"I knew it was an old, old engagement," she said, with feeling. "And who is coming? I forget; it is so long since you told me."

"Murchison mère et fille," said Kit; "and the fille is going to marry Toby. You just see. Also Ted and Toby and the baccarat man. Jack is very thick with him just now, and my ladyship smells money. Oh, Alice, we might play baccarat again to-night; I was thinking that it would be rather tiresome having to play gooseberry to Toby all the evening, but a hand at cards would help to pass the time, would it not? Let's see, baccarat is the game where you have to try and get nine, isn't it? How pleasant! There are some other people coming, too, and there will probably be more before evening. I notice that when there are dinners for Transparencies people ask me to ask them. I am a sort of refuge from royalty."

"Yes, and how transparent!" remarked Lady Haslemere.

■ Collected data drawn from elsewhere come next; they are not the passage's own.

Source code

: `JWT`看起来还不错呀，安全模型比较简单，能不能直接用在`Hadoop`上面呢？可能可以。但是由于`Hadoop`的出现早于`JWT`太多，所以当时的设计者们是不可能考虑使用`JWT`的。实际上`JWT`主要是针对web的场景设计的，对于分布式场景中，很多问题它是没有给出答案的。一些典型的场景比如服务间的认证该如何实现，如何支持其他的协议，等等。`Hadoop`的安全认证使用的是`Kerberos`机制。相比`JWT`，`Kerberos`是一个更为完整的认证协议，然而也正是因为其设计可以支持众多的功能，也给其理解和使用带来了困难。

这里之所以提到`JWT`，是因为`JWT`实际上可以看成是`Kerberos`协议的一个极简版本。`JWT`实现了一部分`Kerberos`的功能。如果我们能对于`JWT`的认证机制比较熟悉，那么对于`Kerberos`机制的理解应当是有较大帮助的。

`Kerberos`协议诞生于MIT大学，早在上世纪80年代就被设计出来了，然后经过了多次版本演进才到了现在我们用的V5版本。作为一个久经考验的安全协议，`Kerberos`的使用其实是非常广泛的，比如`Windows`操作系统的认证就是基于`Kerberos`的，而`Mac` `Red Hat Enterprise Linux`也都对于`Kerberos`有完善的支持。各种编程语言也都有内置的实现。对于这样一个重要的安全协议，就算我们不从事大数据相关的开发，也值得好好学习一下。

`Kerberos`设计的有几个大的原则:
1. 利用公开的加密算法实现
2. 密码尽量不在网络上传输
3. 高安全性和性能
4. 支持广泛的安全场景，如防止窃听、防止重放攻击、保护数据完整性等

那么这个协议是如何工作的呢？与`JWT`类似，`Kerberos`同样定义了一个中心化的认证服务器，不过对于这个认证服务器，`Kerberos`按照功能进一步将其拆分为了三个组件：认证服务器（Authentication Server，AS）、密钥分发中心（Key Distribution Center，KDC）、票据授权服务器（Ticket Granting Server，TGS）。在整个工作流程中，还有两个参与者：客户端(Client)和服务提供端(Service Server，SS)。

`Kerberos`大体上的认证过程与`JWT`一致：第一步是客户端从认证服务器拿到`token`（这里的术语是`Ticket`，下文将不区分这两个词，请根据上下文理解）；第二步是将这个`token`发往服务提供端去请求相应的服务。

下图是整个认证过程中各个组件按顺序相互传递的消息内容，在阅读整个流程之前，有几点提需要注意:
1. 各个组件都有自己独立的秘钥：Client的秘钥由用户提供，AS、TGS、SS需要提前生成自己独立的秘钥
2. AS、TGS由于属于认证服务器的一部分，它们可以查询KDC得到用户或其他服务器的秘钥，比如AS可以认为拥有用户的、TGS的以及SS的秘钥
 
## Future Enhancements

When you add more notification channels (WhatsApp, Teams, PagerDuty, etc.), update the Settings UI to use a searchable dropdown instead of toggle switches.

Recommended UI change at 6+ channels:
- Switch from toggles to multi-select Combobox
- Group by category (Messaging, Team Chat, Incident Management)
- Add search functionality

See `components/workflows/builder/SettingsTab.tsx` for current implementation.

"Isn't it? and what a bad joke! But wear a tea-gown, Alice, because I told Mrs. M. to do so. Yes, we'll play detectives on the Alington this evening. I hope he'll cheat again. It must be so amusing to be a real detective. I think I shall become one if all else fails. And most things have failed."

"To see if shopping takes so long, and whether the club accounts for late hours," quoted Lady Haslemere, with a touch of regret. "But, Kit, what a blessing it is that one does not feel bound to watch one's husband! Haslemere is so safe, you know; one might as well watch St. Paul's Cathedral to see if it flirted with St. Mary Magdalene's. It would bore me to death watching him. Only once have I seen him at all excited."

"Who was the happy lady?" asked Kit, with interest.

"It wasn't a lady at all—not even me. It was a wire puzzle, and he said it was mathematically impossible, and woke me up about three in the morning to tell me so. He was really quite feverish about it. But in demonstrating to me how impossible it was he accidentally did it, upon which he became perfectly normal, and we lived happily ever afterwards."

They turned into the road north of the Serpentine by the Achilles statue, and quickened their pace.

"One always does live happily ever afterwards," said Kit thoughtfully. "Truth is quite as strange as fiction. There's the old Duchess—what a cat! And just look at her wig all sideways! But I am also thankful that one's husband is not a detective. Jack would make such a bad one. I should be ashamed of him."

"I suppose he would. He is clever," said Alice, "and criminals are so short-sighted. They make the obvious mistakes. But Jack would make a ripping criminal."